For a country with a love of the laissez-faire, there has been a fair amount of head shaking from the Australians about him. He was asked by one of his compatriots in a press conference on Friday how he felt about the bad reputation he was developing back home. Get stuffed, he replied in so many words.

Only the Australians can tell us if Kyrgios fatigue sets in eventually, but there have been depths to the personality we have seen. His remarkably good grace when an opponent performs – “Yep. Serve,” he offered in the depths of a tie-break in the first round against Diego Schwartzman; “Yep. Good point” and “Yeah, man,” tapping his racket strings in appreciation – deconstructs the notion that it is all bad.

When John McEnroe blew up the way Kyrgios now does he had an outlet: a perceived injustice about the line calls which he railed against. The problem with video technology for a player like Kyrgios, in an age like this, is that there can be nothing to turn the heater on. Protestations about chalk dust cannot exist. The anger turns in on a player and burns a hole in his mind. The job for Tennis Australia is to find a way of making this player focus that sentiment on winning, rather than letting it eat him alive. At present, it’s making him hate tennis, the way that compatriot Pat Cash did before someone put his head straight.
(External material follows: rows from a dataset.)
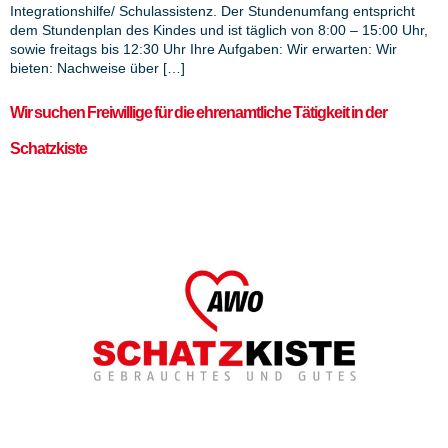
Integrationshilfe/ Schulassistenz. Der Stundenumfang entspricht
dem Stundenplan des Kindes und ist täglich von 8:00 – 15:00 Uhr,
sowie freitags bis 12:30 Uhr Ihre Aufgaben: Wir erwarten: Wir
bieten: Nachweise über […]
Wir suchen Freiwillige für die ehrenamtliche Tätigkeit in der
Schatzkiste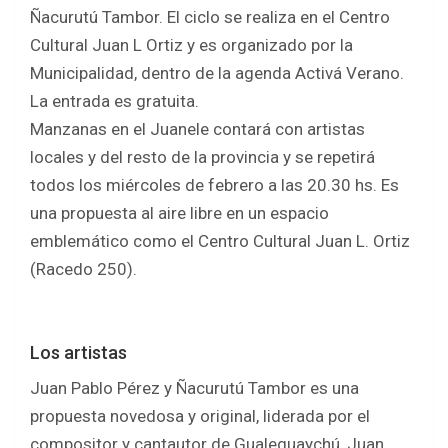
b
er
s
e
Ñacurutú Tambor. El ciclo se realiza en el Centro
o
A
Cultural Juan L Ortiz y es organizado por la
o
p
Municipalidad, dentro de la agenda Activá Verano.
k
p
La entrada es gratuita.
Manzanas en el Juanele contará con artistas
locales y del resto de la provincia y se repetirá
todos los miércoles de febrero a las 20.30 hs. Es
una propuesta al aire libre en un espacio
emblemático como el Centro Cultural Juan L. Ortiz
(Racedo 250).
Los artistas
Juan Pablo Pérez y Ñacurutú Tambor es una
propuesta novedosa y original, liderada por el
compositor y cantautor de Gualeguaychú, Juan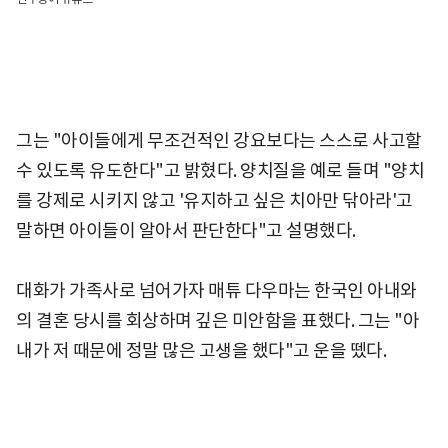
그는 "아이들에게 무조건적인 강요보다는 스스로 사고할
수 있도록 유도한다"고 밝혔다. 양치질을 예로 들며 "양치
를 강제로 시키지 않고 '유지하고 싶은 치아만 닦아라'고
말하면 아이들이 알아서 판단한다"고 설명했다.
대화가 가족사로 넘어가자 매튜 다우마는 한국인 아내와
의 결혼 당시를 회상하며 깊은 미안함을 표했다. 그는 "아
내가 저 때문에 정말 많은 고생을 했다"고 운을 뗐다.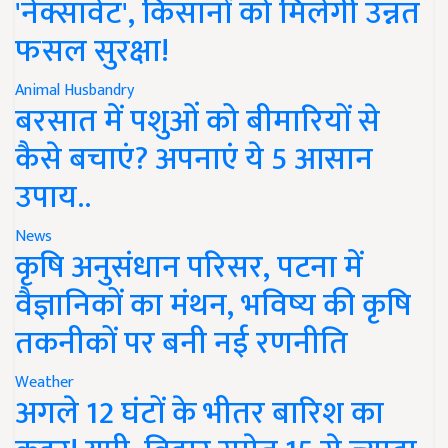
'नेक्सावेट', किसानों को मिलेगी उन्नत
फसल सुरक्षा!
Animal Husbandry
बरसात में पशुओं को बीमारियों से
कैसे बचाएं? अपनाएं ये 5 आसान
उपाय..
News
कृषि अनुसंधान परिसर, पटना में
वैज्ञानिकों का मंथन, भविष्य की कृषि
तकनीकों पर बनी नई रणनीति
Weather
अगले 12 घंटों के भीतर बारिश का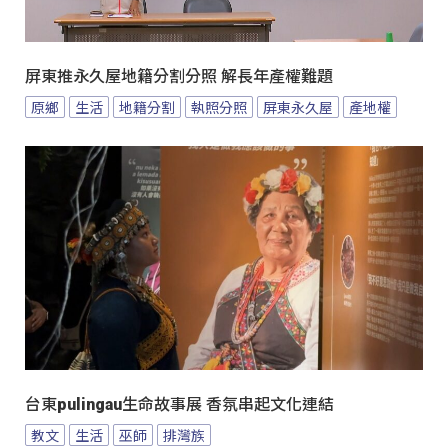
屏東推永久屋地籍分割分照 解長年產權難題
原鄉
生活
地籍分割
執照分照
屏東永久屋
產地權
台東pulingau生命故事展 香氛串起文化連結
教文
生活
巫師
排灣族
Kyrgios leaves behind the impression that he is more likely to crash and burn than fulfil his reputation as the brightest new prospect. Giving up a game, as he did here, is a long way from the ultra-competitive McEnroe, who could never have brought himself to do that. But tennis is sanitised, serious and safe. It needs personality to broaden its popular appeal. Those qualities can carry brashness and bad behaviour in tow. You can’t switch them off like a light.